Your big heart, too, is fierce. It came already cracked wide-open to soak in the love around you and shine it back into the world.

So, in short, Emme, in your playfulness, you sometimes forget to tie your shoes, you sometimes forget to call your mom and dad, you sometimes forget to do your homework. But you never forget to have fun. You never forget to love those around you. You never forget to tend to those in need. And this, my sweet girl, is your gift.

During the course of your bat mitzvah studies, you learned about the transition from childhood to adulthood. You studied the importance of being responsible for your actions, for recognizing that as an adult you will have certain obligations to society, to your community and to your family and friends. And while you don't exactly understand it yet, the future you are inheriting is a complex one. The challenges your generation will face will sometimes seem insurmountable. But Dad and I have no doubt that you will contribute towards the improvement of the lives of others in many meaningful and impactful ways. So, rather than reaffirm the importance of accepting your new-found obligations, today, I have a different wish for you.

My wish for you as you enter adulthood on your bat mitzvah is simply this: to remain a kid. Don't lose your gift of being playful and living in the moment. In the words of a favorite lullaby:

There are swings to be swung on, trees to be climbed up.

Days to be young on, toys you can wind up.

Grass to be lyin' on, sun up above.

Pillows for cryin' on, when you're in love.

Ponies for ridin' on, wind in your hair.

Slides to be slidin' on, leaves in the air.

Dolls to be caring for, love to be giving.

Dreams to be daring for, as long as you're living.

In my words: exaggerate, fantasize, embellish. Get messy, don't worry about your hair, skip. Draw outside the lines, sit in criss-cross applesauce, and eat lots of chocolate.

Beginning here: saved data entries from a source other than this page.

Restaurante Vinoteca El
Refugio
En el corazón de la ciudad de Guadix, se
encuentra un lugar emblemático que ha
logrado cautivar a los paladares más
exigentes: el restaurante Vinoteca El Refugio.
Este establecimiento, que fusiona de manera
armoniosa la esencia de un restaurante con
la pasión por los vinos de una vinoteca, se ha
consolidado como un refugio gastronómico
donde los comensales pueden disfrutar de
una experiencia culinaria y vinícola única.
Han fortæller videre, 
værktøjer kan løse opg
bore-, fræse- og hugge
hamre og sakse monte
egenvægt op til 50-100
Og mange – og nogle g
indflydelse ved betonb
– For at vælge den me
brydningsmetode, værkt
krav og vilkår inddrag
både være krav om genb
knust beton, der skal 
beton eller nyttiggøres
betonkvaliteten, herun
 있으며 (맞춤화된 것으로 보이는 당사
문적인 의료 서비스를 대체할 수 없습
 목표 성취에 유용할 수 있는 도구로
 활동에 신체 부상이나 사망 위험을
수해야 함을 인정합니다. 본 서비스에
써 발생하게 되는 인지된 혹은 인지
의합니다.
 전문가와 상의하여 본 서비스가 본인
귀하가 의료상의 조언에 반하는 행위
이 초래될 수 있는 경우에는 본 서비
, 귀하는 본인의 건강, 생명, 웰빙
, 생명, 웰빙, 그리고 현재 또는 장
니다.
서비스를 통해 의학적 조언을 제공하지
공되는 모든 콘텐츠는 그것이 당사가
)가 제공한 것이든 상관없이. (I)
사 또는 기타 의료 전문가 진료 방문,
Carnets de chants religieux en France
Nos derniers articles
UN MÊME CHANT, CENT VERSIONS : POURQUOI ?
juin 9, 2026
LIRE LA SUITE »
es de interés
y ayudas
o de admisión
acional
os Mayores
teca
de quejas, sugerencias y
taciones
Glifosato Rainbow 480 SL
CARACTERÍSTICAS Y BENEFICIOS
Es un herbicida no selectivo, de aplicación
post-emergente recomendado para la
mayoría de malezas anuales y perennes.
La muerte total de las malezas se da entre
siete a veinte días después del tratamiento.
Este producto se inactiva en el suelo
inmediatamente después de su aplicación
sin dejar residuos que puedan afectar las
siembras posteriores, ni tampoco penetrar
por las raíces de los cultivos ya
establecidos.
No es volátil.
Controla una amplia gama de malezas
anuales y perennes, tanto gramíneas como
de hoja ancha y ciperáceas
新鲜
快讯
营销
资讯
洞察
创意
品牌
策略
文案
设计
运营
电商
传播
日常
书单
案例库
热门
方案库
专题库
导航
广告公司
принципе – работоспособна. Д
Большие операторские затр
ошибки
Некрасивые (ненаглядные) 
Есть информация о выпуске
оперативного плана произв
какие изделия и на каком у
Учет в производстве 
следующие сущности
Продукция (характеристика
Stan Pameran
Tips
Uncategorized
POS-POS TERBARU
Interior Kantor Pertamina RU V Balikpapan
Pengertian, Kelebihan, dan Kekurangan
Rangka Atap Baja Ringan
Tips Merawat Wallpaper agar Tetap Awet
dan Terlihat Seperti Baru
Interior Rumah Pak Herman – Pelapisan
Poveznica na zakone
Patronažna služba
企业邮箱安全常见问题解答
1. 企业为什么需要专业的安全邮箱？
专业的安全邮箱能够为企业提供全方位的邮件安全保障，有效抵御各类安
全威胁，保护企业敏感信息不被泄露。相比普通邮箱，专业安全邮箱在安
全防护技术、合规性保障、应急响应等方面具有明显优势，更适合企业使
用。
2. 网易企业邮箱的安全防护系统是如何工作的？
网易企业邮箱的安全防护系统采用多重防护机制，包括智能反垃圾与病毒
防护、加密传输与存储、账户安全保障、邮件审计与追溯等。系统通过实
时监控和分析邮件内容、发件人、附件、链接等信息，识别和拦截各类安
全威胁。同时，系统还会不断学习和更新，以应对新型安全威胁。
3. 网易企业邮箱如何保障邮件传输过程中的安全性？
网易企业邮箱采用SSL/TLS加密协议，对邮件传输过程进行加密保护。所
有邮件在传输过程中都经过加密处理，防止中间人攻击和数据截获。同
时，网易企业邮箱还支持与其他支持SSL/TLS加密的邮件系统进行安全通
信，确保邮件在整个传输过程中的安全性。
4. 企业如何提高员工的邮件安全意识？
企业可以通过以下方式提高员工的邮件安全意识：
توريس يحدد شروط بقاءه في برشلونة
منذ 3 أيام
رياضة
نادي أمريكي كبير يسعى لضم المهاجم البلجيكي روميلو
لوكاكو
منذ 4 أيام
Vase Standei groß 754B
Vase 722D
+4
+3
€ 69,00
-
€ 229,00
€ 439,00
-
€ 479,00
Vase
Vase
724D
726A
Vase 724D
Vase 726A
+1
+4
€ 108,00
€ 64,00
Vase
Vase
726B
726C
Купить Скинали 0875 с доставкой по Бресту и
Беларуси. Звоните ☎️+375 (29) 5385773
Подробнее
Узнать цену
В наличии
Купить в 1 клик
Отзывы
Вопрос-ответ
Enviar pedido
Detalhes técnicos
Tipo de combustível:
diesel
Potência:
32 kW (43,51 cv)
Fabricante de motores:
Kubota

Don't ever forget to feel the glory of a sunny day, the majesty of love or the strength of kindness. Share your fun with others, remind your family, friends and teachers that a good, purposeful life doesn't exclude joy and laughter; it embraces them. And remind yourself that happiness can most easily be found in the simplest of things. That humor can make the responsibility of being an adult easier to assume. Keep the gift of your optimism and curiosity alive and well. For to remain curious and hopeful is to never grow old.

Most importantly, as you continue to make your wonderful way in the world with youthful exuberance, remember always how much I love you. Know that every waking moment of the day your proud mom has a heart filled with love and joy and unyielding admiration for the beautiful soul you have already become and for the beautiful joys you bring to the world, today and always.